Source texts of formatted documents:

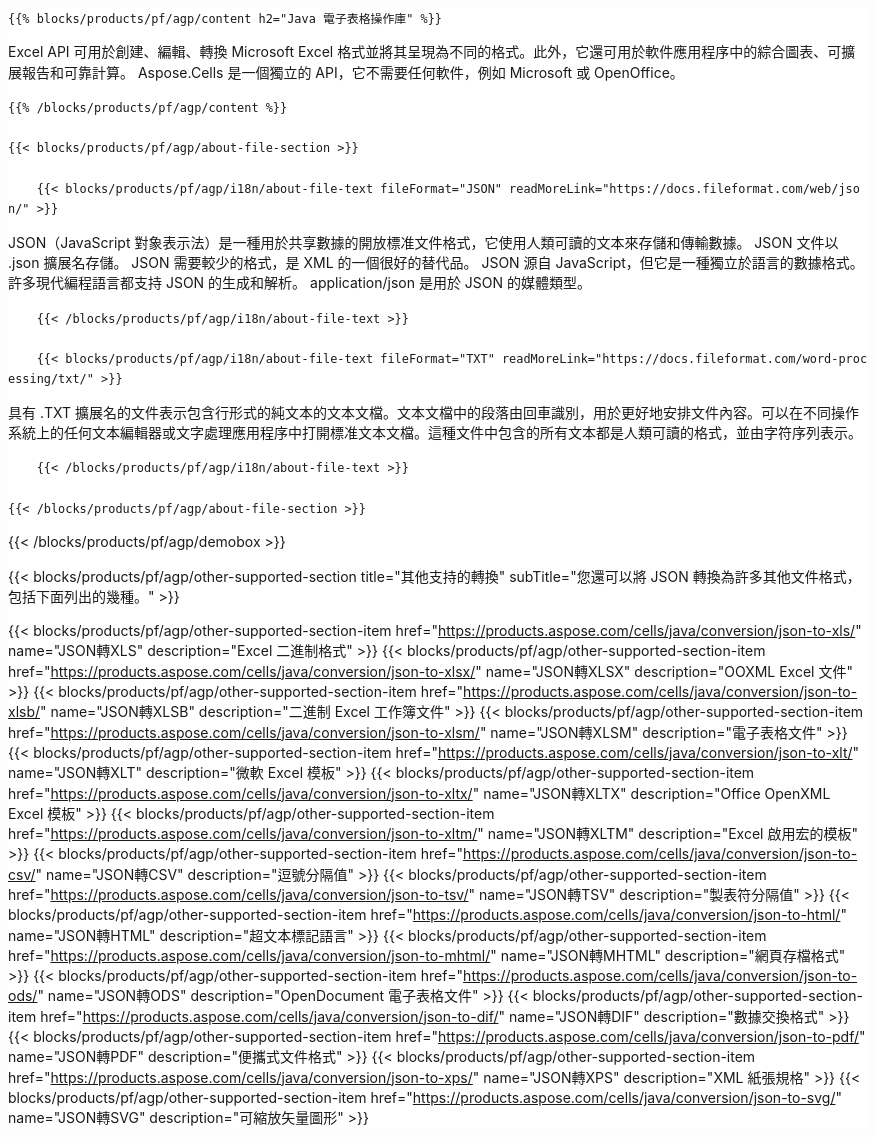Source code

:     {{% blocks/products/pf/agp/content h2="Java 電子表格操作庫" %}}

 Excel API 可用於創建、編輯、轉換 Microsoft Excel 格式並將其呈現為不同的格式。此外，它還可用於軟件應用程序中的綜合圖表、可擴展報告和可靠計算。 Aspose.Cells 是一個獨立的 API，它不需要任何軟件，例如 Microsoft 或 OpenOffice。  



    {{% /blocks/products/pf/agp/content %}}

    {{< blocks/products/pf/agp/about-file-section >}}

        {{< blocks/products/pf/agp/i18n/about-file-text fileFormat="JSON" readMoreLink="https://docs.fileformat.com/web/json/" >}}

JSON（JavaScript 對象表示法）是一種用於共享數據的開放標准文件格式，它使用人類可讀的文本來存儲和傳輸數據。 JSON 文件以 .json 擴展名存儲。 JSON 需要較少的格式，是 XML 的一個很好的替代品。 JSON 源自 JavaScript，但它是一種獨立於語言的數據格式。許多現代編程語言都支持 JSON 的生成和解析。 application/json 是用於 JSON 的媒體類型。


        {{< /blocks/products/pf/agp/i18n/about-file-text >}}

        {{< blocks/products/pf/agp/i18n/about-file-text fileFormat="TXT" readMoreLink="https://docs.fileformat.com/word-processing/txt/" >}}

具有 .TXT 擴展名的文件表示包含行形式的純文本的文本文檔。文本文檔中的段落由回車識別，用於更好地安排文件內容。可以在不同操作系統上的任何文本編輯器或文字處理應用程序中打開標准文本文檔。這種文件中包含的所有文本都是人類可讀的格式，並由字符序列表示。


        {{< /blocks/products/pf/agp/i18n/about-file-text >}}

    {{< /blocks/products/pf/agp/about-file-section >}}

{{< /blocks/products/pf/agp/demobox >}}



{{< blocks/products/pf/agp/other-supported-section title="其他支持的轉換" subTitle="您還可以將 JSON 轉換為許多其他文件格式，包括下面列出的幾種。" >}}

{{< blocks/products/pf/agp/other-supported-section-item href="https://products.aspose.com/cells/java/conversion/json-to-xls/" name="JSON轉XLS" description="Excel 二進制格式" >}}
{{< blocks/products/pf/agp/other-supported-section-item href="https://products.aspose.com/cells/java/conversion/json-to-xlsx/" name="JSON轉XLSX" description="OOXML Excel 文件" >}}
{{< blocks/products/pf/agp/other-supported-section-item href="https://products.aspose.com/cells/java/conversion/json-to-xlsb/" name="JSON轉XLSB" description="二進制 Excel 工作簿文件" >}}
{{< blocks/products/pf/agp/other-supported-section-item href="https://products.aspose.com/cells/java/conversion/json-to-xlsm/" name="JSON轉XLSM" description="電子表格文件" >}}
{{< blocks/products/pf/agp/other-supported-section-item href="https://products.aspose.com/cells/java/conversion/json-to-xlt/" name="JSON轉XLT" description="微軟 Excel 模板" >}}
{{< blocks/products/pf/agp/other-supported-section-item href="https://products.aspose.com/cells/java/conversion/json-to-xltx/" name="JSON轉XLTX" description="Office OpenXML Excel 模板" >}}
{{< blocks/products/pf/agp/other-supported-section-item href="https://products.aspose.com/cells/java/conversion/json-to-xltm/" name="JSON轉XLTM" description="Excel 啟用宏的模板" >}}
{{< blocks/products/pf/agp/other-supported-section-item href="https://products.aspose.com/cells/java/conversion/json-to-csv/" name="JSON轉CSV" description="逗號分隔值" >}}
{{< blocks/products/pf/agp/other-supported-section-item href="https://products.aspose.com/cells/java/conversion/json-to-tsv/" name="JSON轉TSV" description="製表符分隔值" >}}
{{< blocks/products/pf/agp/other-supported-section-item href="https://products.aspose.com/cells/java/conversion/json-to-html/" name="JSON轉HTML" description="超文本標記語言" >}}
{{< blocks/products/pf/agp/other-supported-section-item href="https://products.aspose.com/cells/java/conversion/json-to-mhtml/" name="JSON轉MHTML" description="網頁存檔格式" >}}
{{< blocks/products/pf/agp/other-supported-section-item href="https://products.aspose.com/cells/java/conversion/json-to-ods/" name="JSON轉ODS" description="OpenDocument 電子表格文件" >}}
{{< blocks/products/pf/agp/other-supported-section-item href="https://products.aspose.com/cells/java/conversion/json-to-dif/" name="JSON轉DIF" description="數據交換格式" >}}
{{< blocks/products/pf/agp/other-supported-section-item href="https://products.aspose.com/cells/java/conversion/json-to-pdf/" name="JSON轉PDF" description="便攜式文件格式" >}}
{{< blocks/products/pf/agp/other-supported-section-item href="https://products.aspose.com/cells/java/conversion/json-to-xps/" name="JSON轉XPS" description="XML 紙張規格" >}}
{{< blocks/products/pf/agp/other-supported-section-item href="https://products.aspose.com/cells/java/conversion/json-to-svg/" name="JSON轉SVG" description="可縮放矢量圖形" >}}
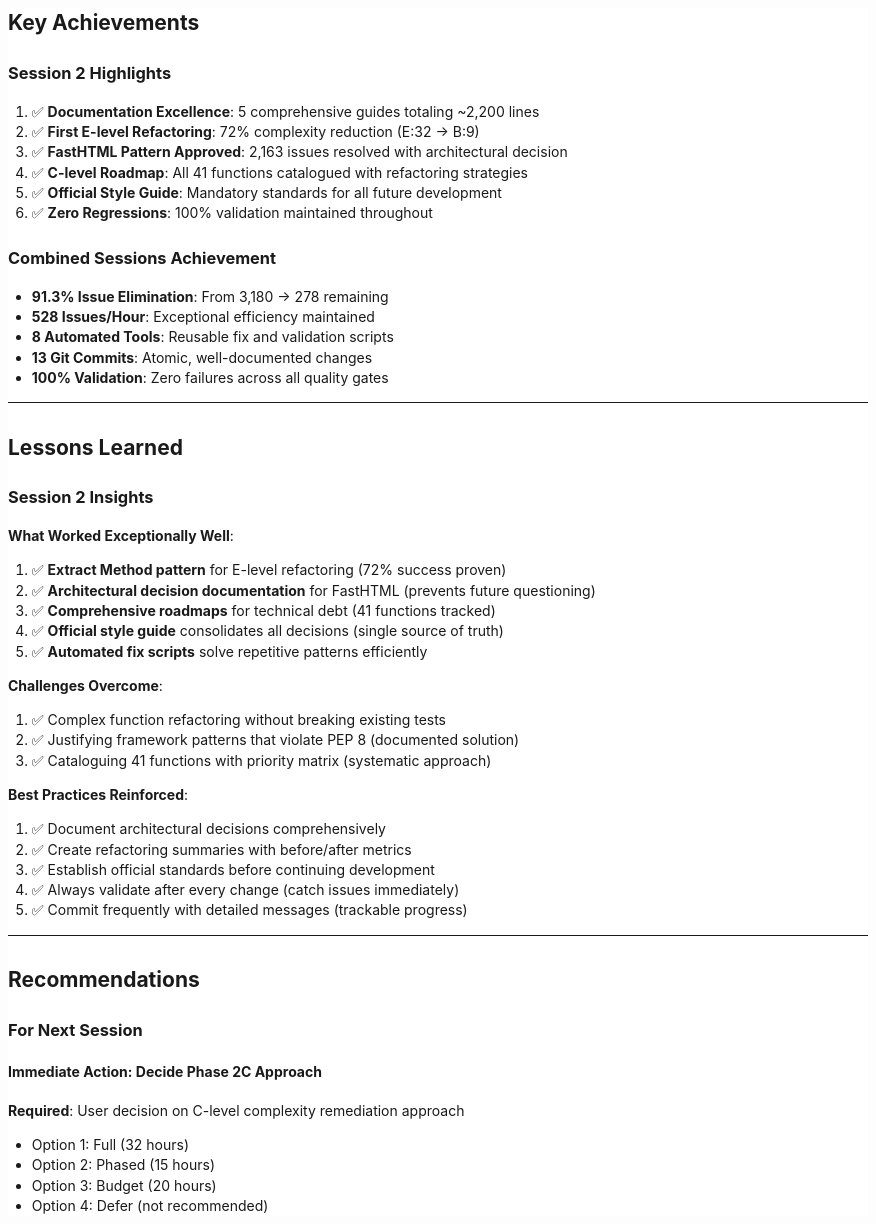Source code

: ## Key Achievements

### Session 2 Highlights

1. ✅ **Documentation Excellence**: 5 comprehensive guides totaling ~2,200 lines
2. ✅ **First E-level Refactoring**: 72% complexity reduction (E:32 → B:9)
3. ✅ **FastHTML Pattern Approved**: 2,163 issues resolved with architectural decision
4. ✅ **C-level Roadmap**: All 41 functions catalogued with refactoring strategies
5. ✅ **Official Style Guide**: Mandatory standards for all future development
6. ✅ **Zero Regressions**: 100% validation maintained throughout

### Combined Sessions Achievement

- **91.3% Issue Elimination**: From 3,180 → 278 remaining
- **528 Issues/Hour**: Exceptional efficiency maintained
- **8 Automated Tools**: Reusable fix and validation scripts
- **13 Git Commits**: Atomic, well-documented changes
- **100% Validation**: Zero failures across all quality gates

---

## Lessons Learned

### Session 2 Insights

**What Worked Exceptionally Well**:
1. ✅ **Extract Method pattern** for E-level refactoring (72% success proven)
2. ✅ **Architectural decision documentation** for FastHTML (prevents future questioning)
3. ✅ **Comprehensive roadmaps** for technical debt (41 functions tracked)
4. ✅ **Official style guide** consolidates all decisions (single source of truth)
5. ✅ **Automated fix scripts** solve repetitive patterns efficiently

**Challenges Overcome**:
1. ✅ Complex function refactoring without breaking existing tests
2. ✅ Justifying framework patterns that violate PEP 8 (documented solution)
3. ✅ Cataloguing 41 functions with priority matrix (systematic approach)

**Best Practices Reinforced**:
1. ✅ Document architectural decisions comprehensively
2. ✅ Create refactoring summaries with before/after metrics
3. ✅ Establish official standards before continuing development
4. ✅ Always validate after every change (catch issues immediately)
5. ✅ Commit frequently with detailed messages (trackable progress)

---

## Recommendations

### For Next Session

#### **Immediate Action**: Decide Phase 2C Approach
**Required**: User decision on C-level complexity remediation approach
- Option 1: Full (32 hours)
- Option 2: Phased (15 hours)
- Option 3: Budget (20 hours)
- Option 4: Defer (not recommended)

→ **REQUIRED ACTION**
Every line above should be copied exactly; do not carry over the pictures.

→ **THE COMPLETED TASK**
Source code

:     {{% blocks/products/pf/agp/content h2="Java 電子表格操作庫" %}}

 Excel API 可用於創建、編輯、轉換 Microsoft Excel 格式並將其呈現為不同的格式。此外，它還可用於軟件應用程序中的綜合圖表、可擴展報告和可靠計算。 Aspose.Cells 是一個獨立的 API，它不需要任何軟件，例如 Microsoft 或 OpenOffice。  



    {{% /blocks/products/pf/agp/content %}}

    {{< blocks/products/pf/agp/about-file-section >}}

        {{< blocks/products/pf/agp/i18n/about-file-text fileFormat="JSON" readMoreLink="https://docs.fileformat.com/web/json/" >}}

JSON（JavaScript 對象表示法）是一種用於共享數據的開放標准文件格式，它使用人類可讀的文本來存儲和傳輸數據。 JSON 文件以 .json 擴展名存儲。 JSON 需要較少的格式，是 XML 的一個很好的替代品。 JSON 源自 JavaScript，但它是一種獨立於語言的數據格式。許多現代編程語言都支持 JSON 的生成和解析。 application/json 是用於 JSON 的媒體類型。


        {{< /blocks/products/pf/agp/i18n/about-file-text >}}

        {{< blocks/products/pf/agp/i18n/about-file-text fileFormat="TXT" readMoreLink="https://docs.fileformat.com/word-processing/txt/" >}}

具有 .TXT 擴展名的文件表示包含行形式的純文本的文本文檔。文本文檔中的段落由回車識別，用於更好地安排文件內容。可以在不同操作系統上的任何文本編輯器或文字處理應用程序中打開標准文本文檔。這種文件中包含的所有文本都是人類可讀的格式，並由字符序列表示。


        {{< /blocks/products/pf/agp/i18n/about-file-text >}}

    {{< /blocks/products/pf/agp/about-file-section >}}

{{< /blocks/products/pf/agp/demobox >}}



{{< blocks/products/pf/agp/other-supported-section title="其他支持的轉換" subTitle="您還可以將 JSON 轉換為許多其他文件格式，包括下面列出的幾種。" >}}

{{< blocks/products/pf/agp/other-supported-section-item href="https://products.aspose.com/cells/java/conversion/json-to-xls/" name="JSON轉XLS" description="Excel 二進制格式" >}}
{{< blocks/products/pf/agp/other-supported-section-item href="https://products.aspose.com/cells/java/conversion/json-to-xlsx/" name="JSON轉XLSX" description="OOXML Excel 文件" >}}
{{< blocks/products/pf/agp/other-supported-section-item href="https://products.aspose.com/cells/java/conversion/json-to-xlsb/" name="JSON轉XLSB" description="二進制 Excel 工作簿文件" >}}
{{< blocks/products/pf/agp/other-supported-section-item href="https://products.aspose.com/cells/java/conversion/json-to-xlsm/" name="JSON轉XLSM" description="電子表格文件" >}}
{{< blocks/products/pf/agp/other-supported-section-item href="https://products.aspose.com/cells/java/conversion/json-to-xlt/" name="JSON轉XLT" description="微軟 Excel 模板" >}}
{{< blocks/products/pf/agp/other-supported-section-item href="https://products.aspose.com/cells/java/conversion/json-to-xltx/" name="JSON轉XLTX" description="Office OpenXML Excel 模板" >}}
{{< blocks/products/pf/agp/other-supported-section-item href="https://products.aspose.com/cells/java/conversion/json-to-xltm/" name="JSON轉XLTM" description="Excel 啟用宏的模板" >}}
{{< blocks/products/pf/agp/other-supported-section-item href="https://products.aspose.com/cells/java/conversion/json-to-csv/" name="JSON轉CSV" description="逗號分隔值" >}}
{{< blocks/products/pf/agp/other-supported-section-item href="https://products.aspose.com/cells/java/conversion/json-to-tsv/" name="JSON轉TSV" description="製表符分隔值" >}}
{{< blocks/products/pf/agp/other-supported-section-item href="https://products.aspose.com/cells/java/conversion/json-to-html/" name="JSON轉HTML" description="超文本標記語言" >}}
{{< blocks/products/pf/agp/other-supported-section-item href="https://products.aspose.com/cells/java/conversion/json-to-mhtml/" name="JSON轉MHTML" description="網頁存檔格式" >}}
{{< blocks/products/pf/agp/other-supported-section-item href="https://products.aspose.com/cells/java/conversion/json-to-ods/" name="JSON轉ODS" description="OpenDocument 電子表格文件" >}}
{{< blocks/products/pf/agp/other-supported-section-item href="https://products.aspose.com/cells/java/conversion/json-to-dif/" name="JSON轉DIF" description="數據交換格式" >}}
{{< blocks/products/pf/agp/other-supported-section-item href="https://products.aspose.com/cells/java/conversion/json-to-pdf/" name="JSON轉PDF" description="便攜式文件格式" >}}
{{< blocks/products/pf/agp/other-supported-section-item href="https://products.aspose.com/cells/java/conversion/json-to-xps/" name="JSON轉XPS" description="XML 紙張規格" >}}
{{< blocks/products/pf/agp/other-supported-section-item href="https://products.aspose.com/cells/java/conversion/json-to-svg/" name="JSON轉SVG" description="可縮放矢量圖形" >}}
Source code

: ## Key Achievements

### Session 2 Highlights

1. ✅ **Documentation Excellence**: 5 comprehensive guides totaling ~2,200 lines
2. ✅ **First E-level Refactoring**: 72% complexity reduction (E:32 → B:9)
3. ✅ **FastHTML Pattern Approved**: 2,163 issues resolved with architectural decision
4. ✅ **C-level Roadmap**: All 41 functions catalogued with refactoring strategies
5. ✅ **Official Style Guide**: Mandatory standards for all future development
6. ✅ **Zero Regressions**: 100% validation maintained throughout

### Combined Sessions Achievement

- **91.3% Issue Elimination**: From 3,180 → 278 remaining
- **528 Issues/Hour**: Exceptional efficiency maintained
- **8 Automated Tools**: Reusable fix and validation scripts
- **13 Git Commits**: Atomic, well-documented changes
- **100% Validation**: Zero failures across all quality gates

---

## Lessons Learned

### Session 2 Insights

**What Worked Exceptionally Well**:
1. ✅ **Extract Method pattern** for E-level refactoring (72% success proven)
2. ✅ **Architectural decision documentation** for FastHTML (prevents future questioning)
3. ✅ **Comprehensive roadmaps** for technical debt (41 functions tracked)
4. ✅ **Official style guide** consolidates all decisions (single source of truth)
5. ✅ **Automated fix scripts** solve repetitive patterns efficiently

**Challenges Overcome**:
1. ✅ Complex function refactoring without breaking existing tests
2. ✅ Justifying framework patterns that violate PEP 8 (documented solution)
3. ✅ Cataloguing 41 functions with priority matrix (systematic approach)

**Best Practices Reinforced**:
1. ✅ Document architectural decisions comprehensively
2. ✅ Create refactoring summaries with before/after metrics
3. ✅ Establish official standards before continuing development
4. ✅ Always validate after every change (catch issues immediately)
5. ✅ Commit frequently with detailed messages (trackable progress)

---

## Recommendations

### For Next Session

#### **Immediate Action**: Decide Phase 2C Approach
**Required**: User decision on C-level complexity remediation approach
- Option 1: Full (32 hours)
- Option 2: Phased (15 hours)
- Option 3: Budget (20 hours)
- Option 4: Defer (not recommended)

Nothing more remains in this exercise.